A military will is a special type of will that is created by someone who is a member of the armed forces. Military wills may have differences from traditional wills and may make some exceptions to the usual testamentary requirements of a will. Usually, the components and form for a valid will document are dictated by the state the individual lives in at the time they create a will. 

In addition, military wills generally provide more flexibility and are governed by federal law. It is important to understand how these types of wills are different and what the various requirements are for them.

Why Should I Have a Military Will?

Military personnel may have a special need for more flexible probate and estate planning procedures. Military personnel tend to relocate often and may need to deploy to a different part of the country or the world, sometimes under dangerous circumstances. 

In response, the Floyd D. Spence National Authorization Act was signed in 2000 by President Clinton. This was done largely to take into account these frequent re-locations and short-notice deployments.
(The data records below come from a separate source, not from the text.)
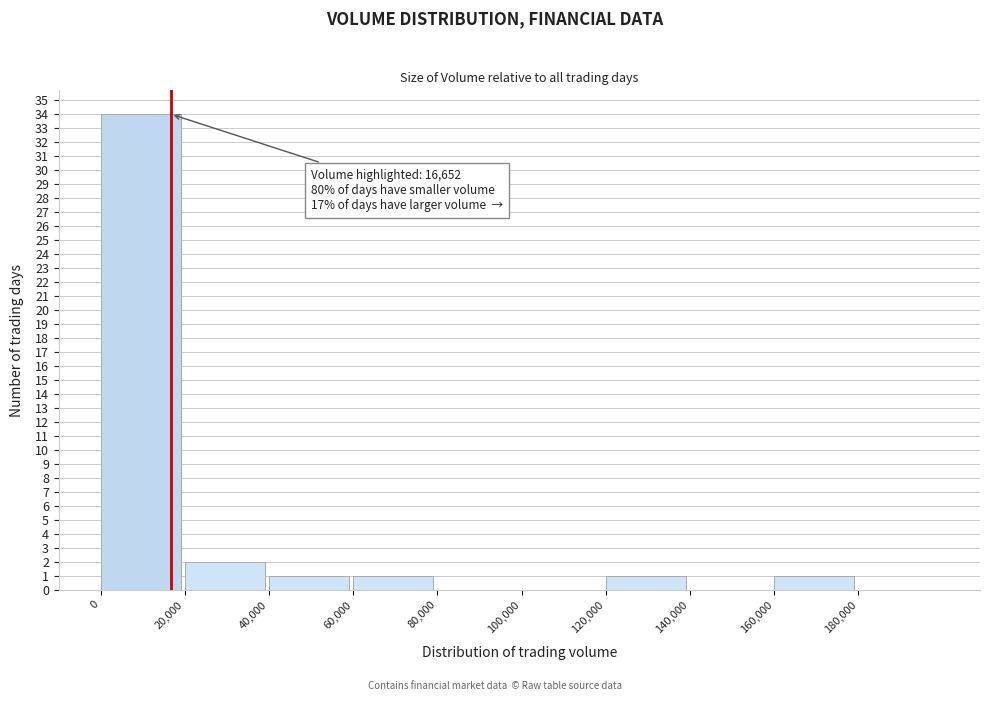

Which range on the x-axis has the tallest bar?

0 to 20000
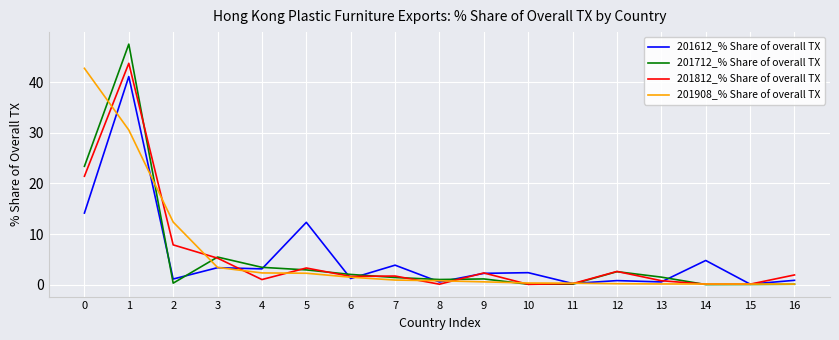

Which series changed the most between 2 and 6?

201908_% Share of overall TX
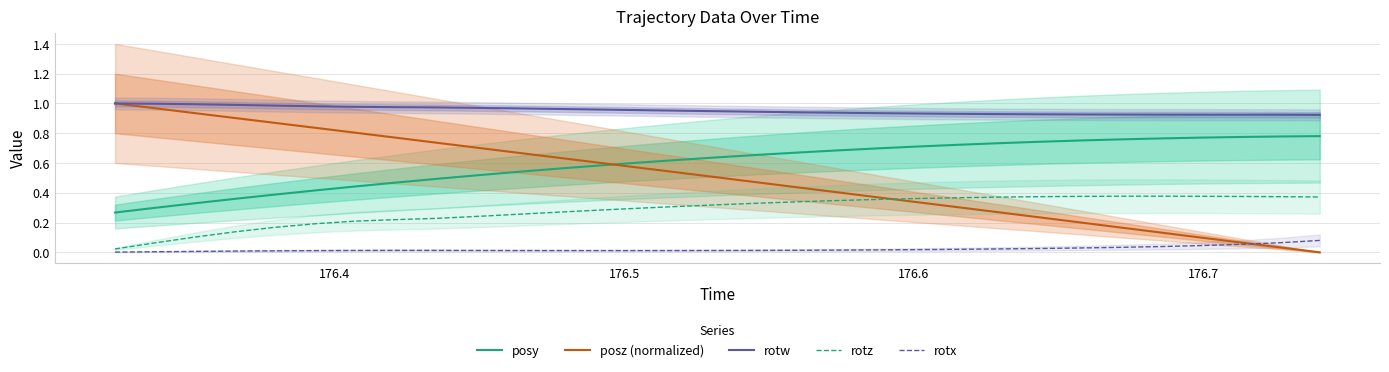

After their last crossing, which series has the higher values: posz (normalized) or posy?

posy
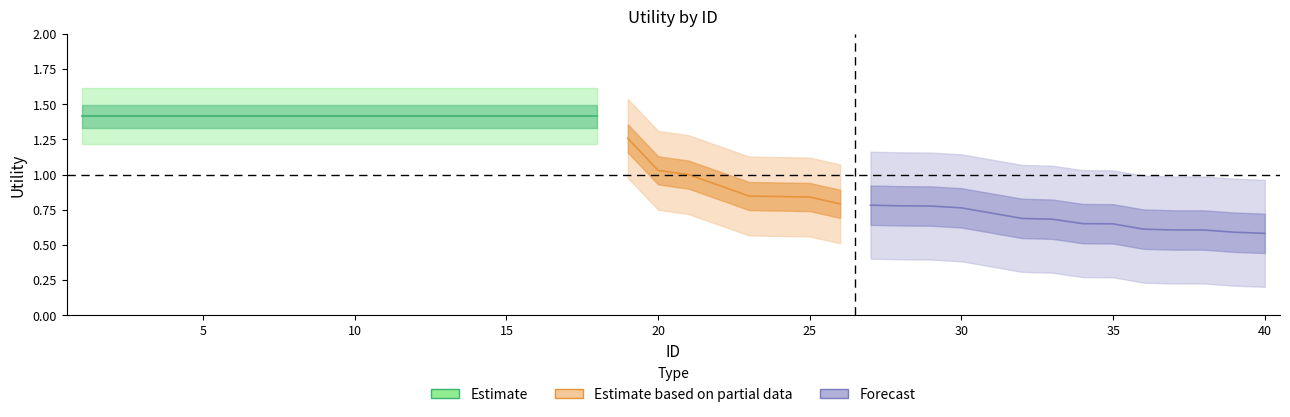

Is it true that the value at 15 is 1.4?

True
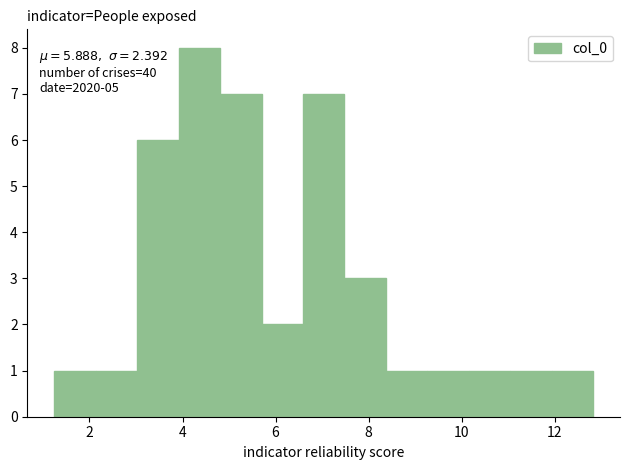

Over which range of the x-axis is the bar tallest?

4.0 to 4.8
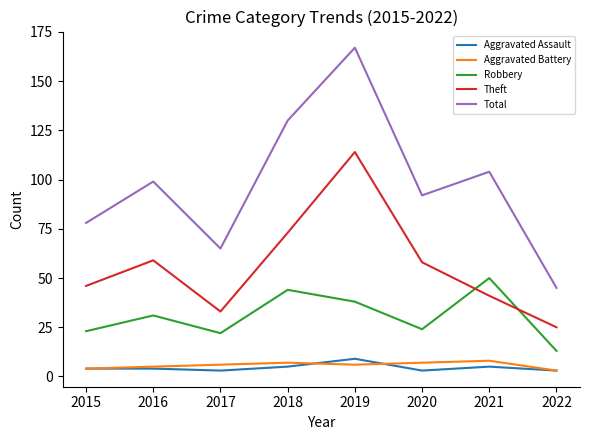

Is it true that Robbery equals 28 at 2021?

False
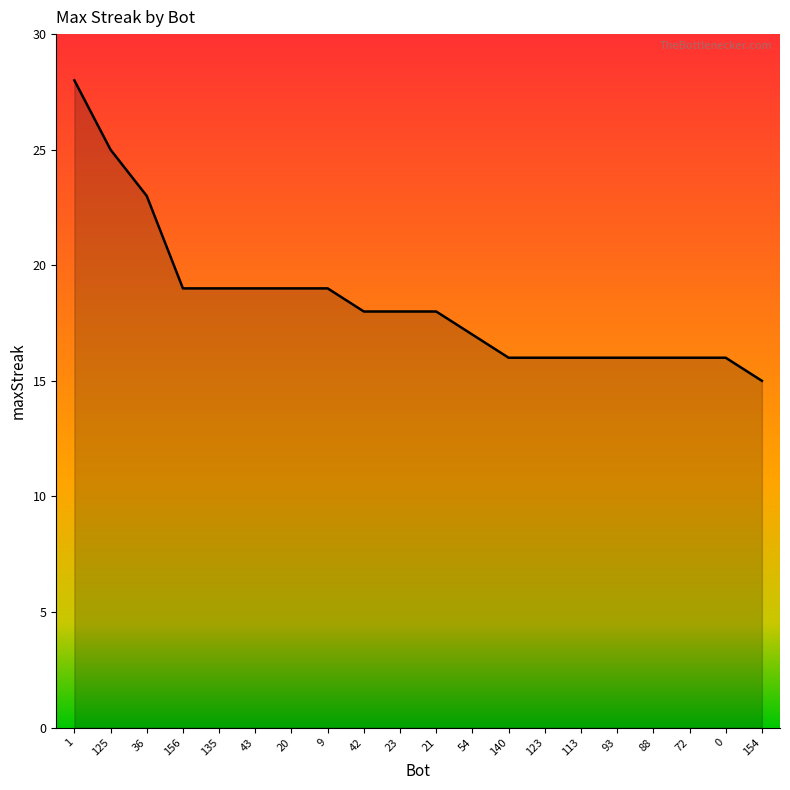

Reading left to right, list all the values displayed in this chart.

28	25	23	19	19	19	19	19	18	18	18	17	16	16	16	16	16	16	16	15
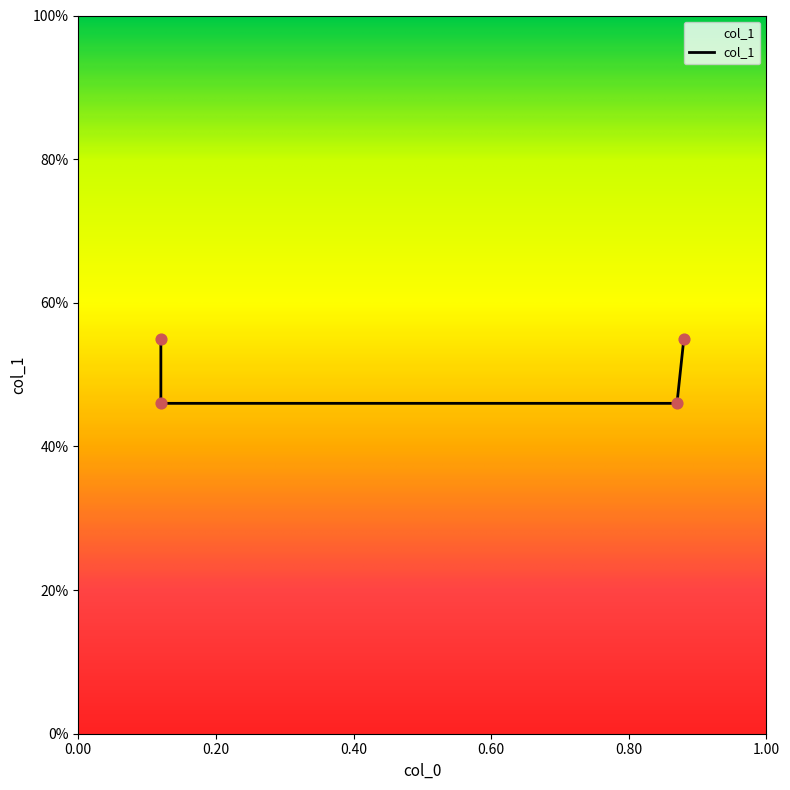

Which has a higher value, 0.12 or 0.12?

0.12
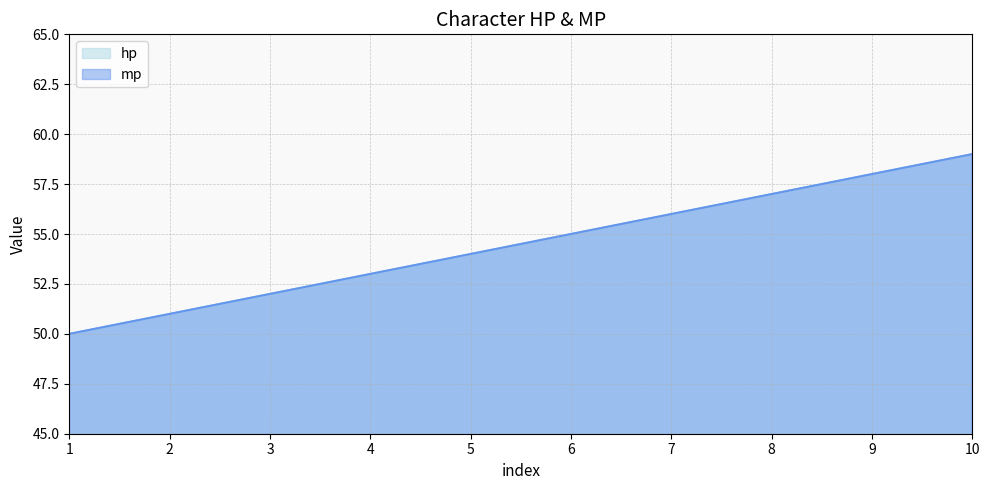

Reading left to right, list all the values displayed in this chart.

hp: 50	51	52	53	54	55	56	57	58	59
mp: 50	51	52	53	54	55	56	57	58	59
This Act in part, provides that military wills can be executed using federal requirements rather than individual state laws. 

Under this Act, military wills:

  • Are exempt from the general form, formality, or recording requirements of state probate law; and
  • Have the same legal effect as valid wills that are in accordance with state probate laws.

What are the Requirements for a Military Will?

Military wills are still associated with will requirements. These are requirements that must be met in order for the will to be valid under federal law. A military will is considered legally valid if certain requirements are met. These requirements include:

  • The will must be executed by the testator (the person creating the will), who must be someone eligible for military assistance;
  • The will must make a disposition of the testator’s property;
  • The will takes effect at the testator’s death;
  • The will document must be witnessed by military legal assistance counsel, as well as two uninterested witnesses who have signed the instrument; and
  • There must be a statement that the will is a Military Testamentary Instrument.

It is also best to provide documentation of the testator’s military status and grade within the military will document. For purposes of the will, an “uninterested witness” is a person who does not stand to gain or receive anything from that particular will document. 

What are Some Common Military Will Disputes?

As with any type of will document, military wills can be subject to disputes or conflict. For instance, a will dispute can arise when a family member or other beneficiary attempts to challenge a provision in the will. These types of disputes can be broad and may involve a number of legal issues. Some common military will disputes may include:

  • Challenge to the Person’s Military Status: If the testator is not a valid member of a branch of the U.S. armed forces, it is possible that their will might not be considered valid under federal law. This can happen for instance if it is found that the person was never a part of the military, or if their membership in a branch is no longer valid (ex: dishonorable or honorable discharge). In such cases, the provisions in the will might also be invalid.
  • Challenges Regarding the Distribution of Property: A family member or beneficiary may have issues or disagreements with the way that property is to be distributed according to the person’s military will. They may have a complaint that they did not receive the proper amount of property; or, they might have issues regarding a single item of property (such as a valuable family heirloom). This is a common situation with many types of wills, not just military wills.
  • Disputes Involving the Witnesses: As mentioned, a military will document needs to be witnessed by military legal assistance counsel as well as two uninterested people. One issue could be where the legal counsel is not actual the proper military personnel, thus rendering the will invalid. Another situation is where one or both of the witnesses actually have an interest in the military will. These may cause issues with the will’s validity under federal law.

These types of disputes can be complex. They may require additional legal processing and representation to resolve the conflicts that arise. 

Do I Need a Lawyer for Help Drafting a Military Will?

To meet the requirements for the creation of a valid military will, it is best to seek the services of a wills, trusts, and estates lawyer who is familiar with military law. Although a civilian lawyer or the use of a form will can help you comply with all legal requirements, the will may not necessarily meet the requirements for a military will and give you the special status of a military will.